> **SUPPLIED MATERIAL**
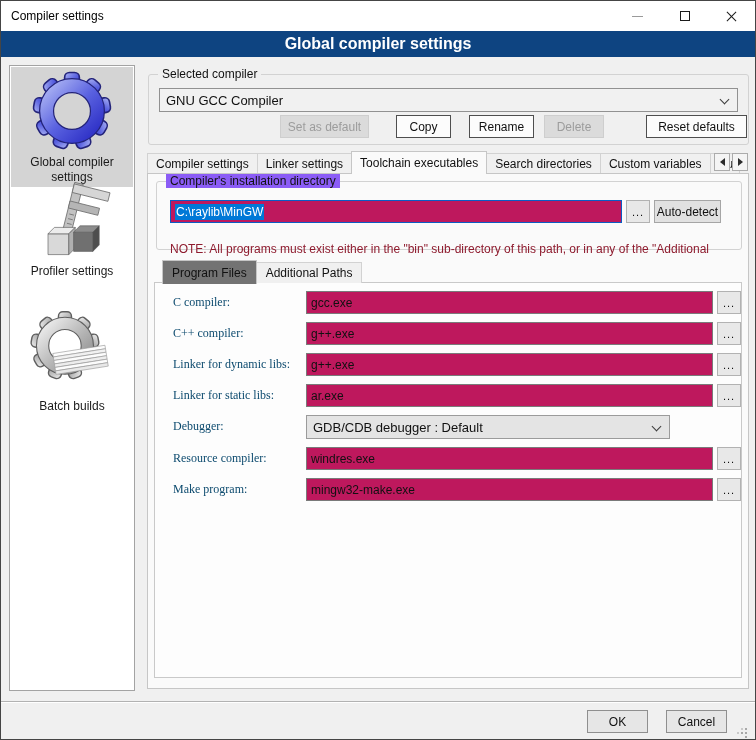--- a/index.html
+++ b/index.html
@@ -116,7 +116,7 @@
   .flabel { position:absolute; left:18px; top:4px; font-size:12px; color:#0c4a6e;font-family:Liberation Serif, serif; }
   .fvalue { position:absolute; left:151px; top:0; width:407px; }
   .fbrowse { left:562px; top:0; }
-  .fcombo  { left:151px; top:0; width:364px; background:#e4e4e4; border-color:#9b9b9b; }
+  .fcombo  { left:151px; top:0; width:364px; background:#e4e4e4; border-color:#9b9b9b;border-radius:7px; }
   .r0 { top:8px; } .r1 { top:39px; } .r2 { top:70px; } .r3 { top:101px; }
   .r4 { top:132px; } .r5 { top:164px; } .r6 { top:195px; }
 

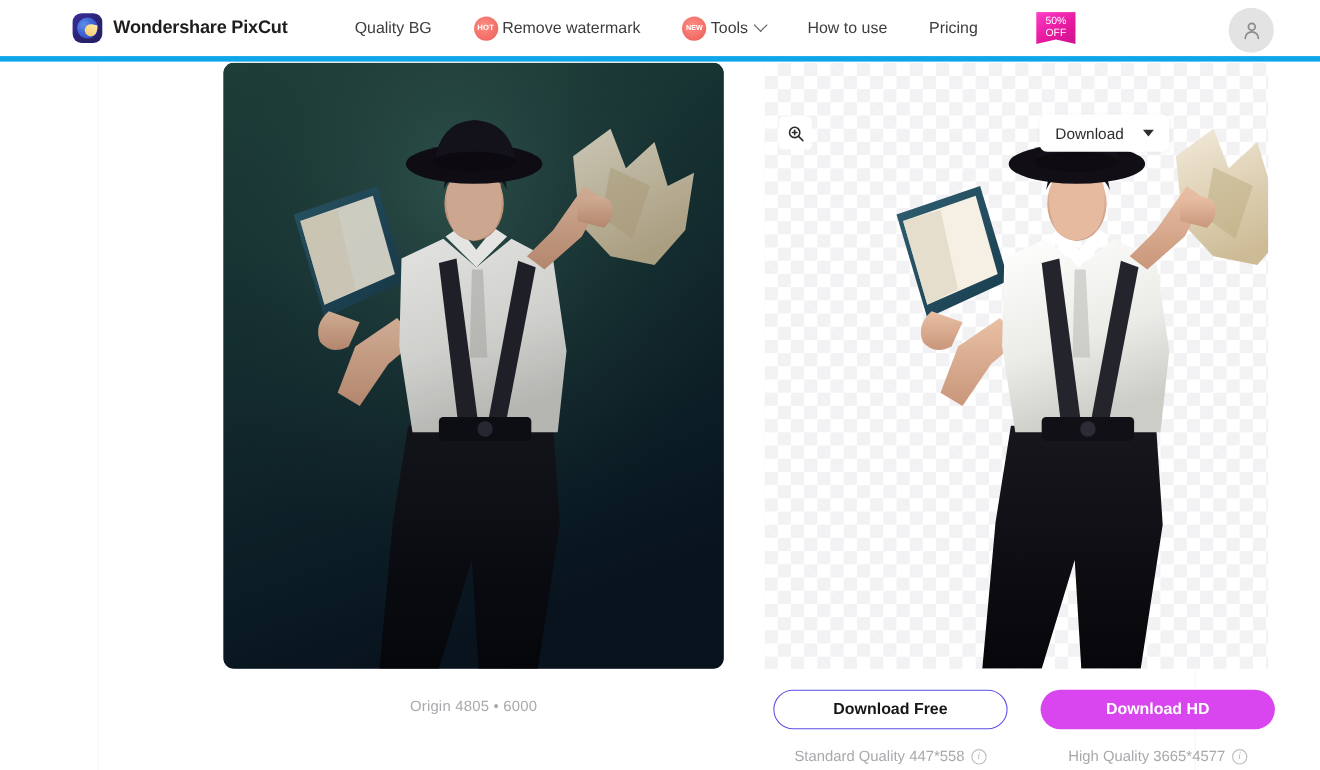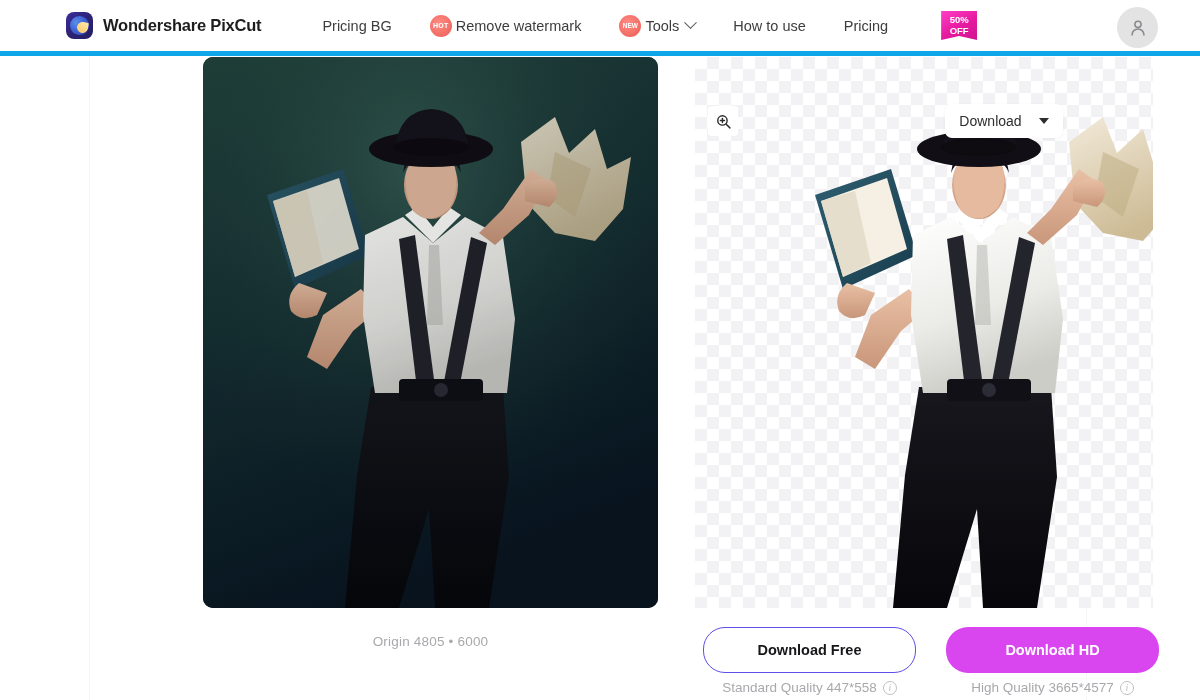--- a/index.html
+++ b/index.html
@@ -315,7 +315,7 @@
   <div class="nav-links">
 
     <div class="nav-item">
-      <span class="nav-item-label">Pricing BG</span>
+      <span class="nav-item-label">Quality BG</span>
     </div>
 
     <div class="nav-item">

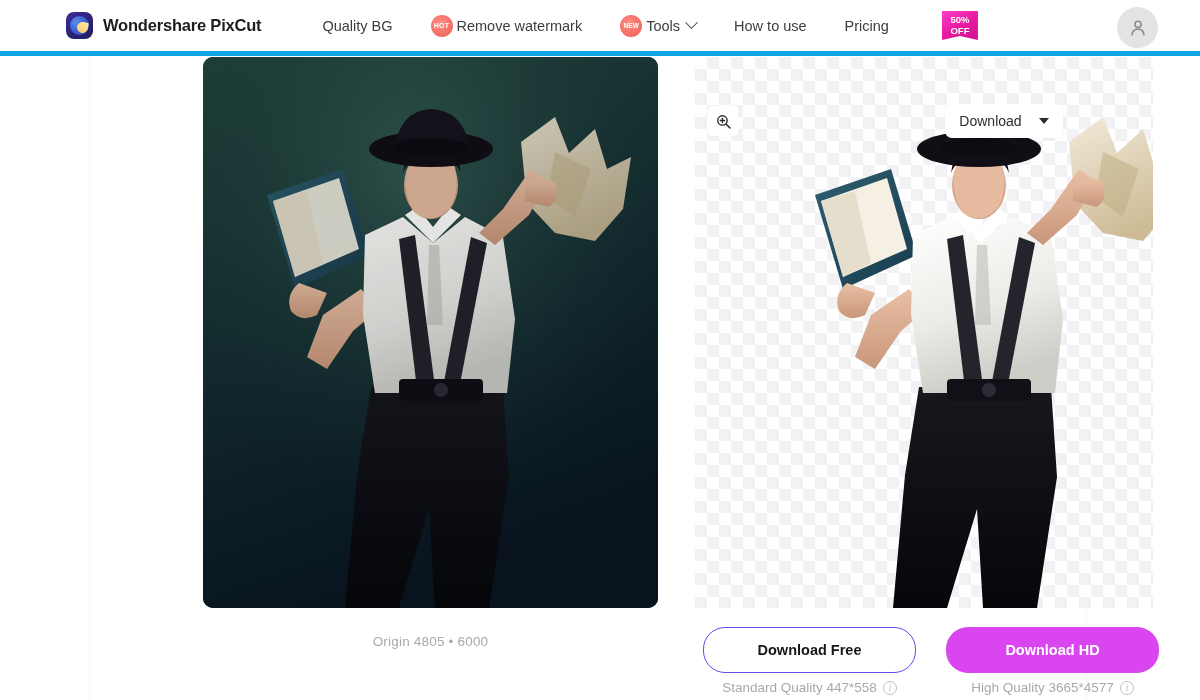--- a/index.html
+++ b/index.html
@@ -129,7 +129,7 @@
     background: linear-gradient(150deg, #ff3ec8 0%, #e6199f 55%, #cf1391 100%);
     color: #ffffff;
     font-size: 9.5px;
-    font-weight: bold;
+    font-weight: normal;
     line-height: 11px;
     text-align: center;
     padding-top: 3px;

> **REQUIRED WORK**
If a line in the data above holds the string "position", copy it.

> **WRITTEN RESPONSE**
   .flabel { position:absolute; left:18px; top:4px; font-size:12px; color:#0c4a6e;font-family:Liberation Serif, serif; }
   .fvalue { position:absolute; left:151px; top:0; width:407px; }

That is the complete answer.